大皇子沉着一張臉,壓低了聲音道:“你上次去了那島找到的藥可真有效?”
張遠立即挺直腰桿,“是的,那藥千金難求,只要加一些大皇子的血,必然能成事。”
大皇子笑了笑,便是你立了太子又如何?父皇,是你太寵愛二弟了,非我太無情!
當念青打開房門的時候,已經午時了。她怨念地看着上了早朝回來的尉遲,也不看他風塵僕僕,身子一躍就跳入他的懷抱。
清茶和芙兒兩個已經憋一早了。今日夫人一起牀,臉色紅潤,脖子上那一道豔麗的火紅更是惹地人看了一眼又一眼。便是早上該去佳年苑請安也不敢出門了。
尉遲拖了念青的屁屁笑道:“怎的?不怕他們笑話了去?”
念青撇了撇嘴,“反正都笑了一早上了。”
尉遲笑了笑,對着芙兒道:“早上蕭昂跟我說兩個月已經到了。”
臉頰騰地紅了,芙兒這時候哪裡還顧得笑念青,那手上的繡帕都不知道擰吧成什麼樣了。念青撲哧一笑,“活該。”
芙兒幽怨瞪了念青一眼,纔看了眼那屋外的青色身影。
“我答應了你和清茶,三日之後便是黃道吉日,得快點嫁了好。”念青這話剛落地,芙兒便是跺了跺腳。
清茶卻是收了手上的工作,凝着臉色,“夫人,您先幫芙兒辦吧。”收到念青驚訝的目光,她接着說道:“項陽,他是皇上的人,我和他成親,皇上便會以爲他是爺的人,他必死無疑。”
念青楞了楞,從尉遲身上滑了下來。這些清茶這丫頭怎麼會知道?難道?
“是王項陽告訴你的?”
清茶搖了搖頭,她日日言笑晏晏,心事卻早已重重,“若是他納我爲妾也不會引起皇上懷疑,偏偏他要娶我爲妻。夫人,我要怎麼辦?”
念青心頭一疼,這傻丫頭不會是生了這心思了?王項陽若不是真心待她,她爲妾也就罷了。偏偏王項陽拳拳心意,哪個主母能容得下清茶?
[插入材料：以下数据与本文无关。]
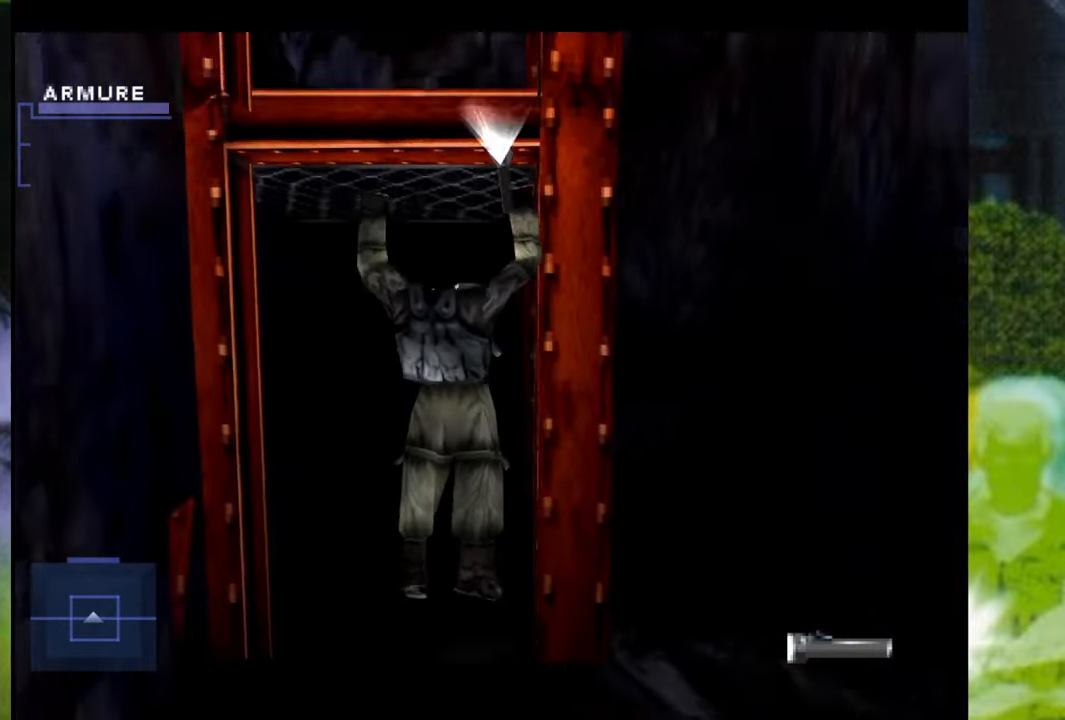
{"buttons": [], "left_stick": "up", "right_stick": "center", "events": []}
芙兒一直以爲兩人可同一日出嫁,今日聽清茶一言,卻如晴天霹靂。
半天,這靜默的屋子突然出了個聲音。“可捨得夫人?”
清茶驚訝地擡頭,丈二和尚摸不着頭腦看着說話的侯爺。
“你照顧夫人不力,險些害了夫人流了孩子,這個罪名可驅逐你出侯府。王項陽只說那日他落魄時候你對他王家有恩,沒有人能說他娶了個侍婢爲妻,你以爲如何?”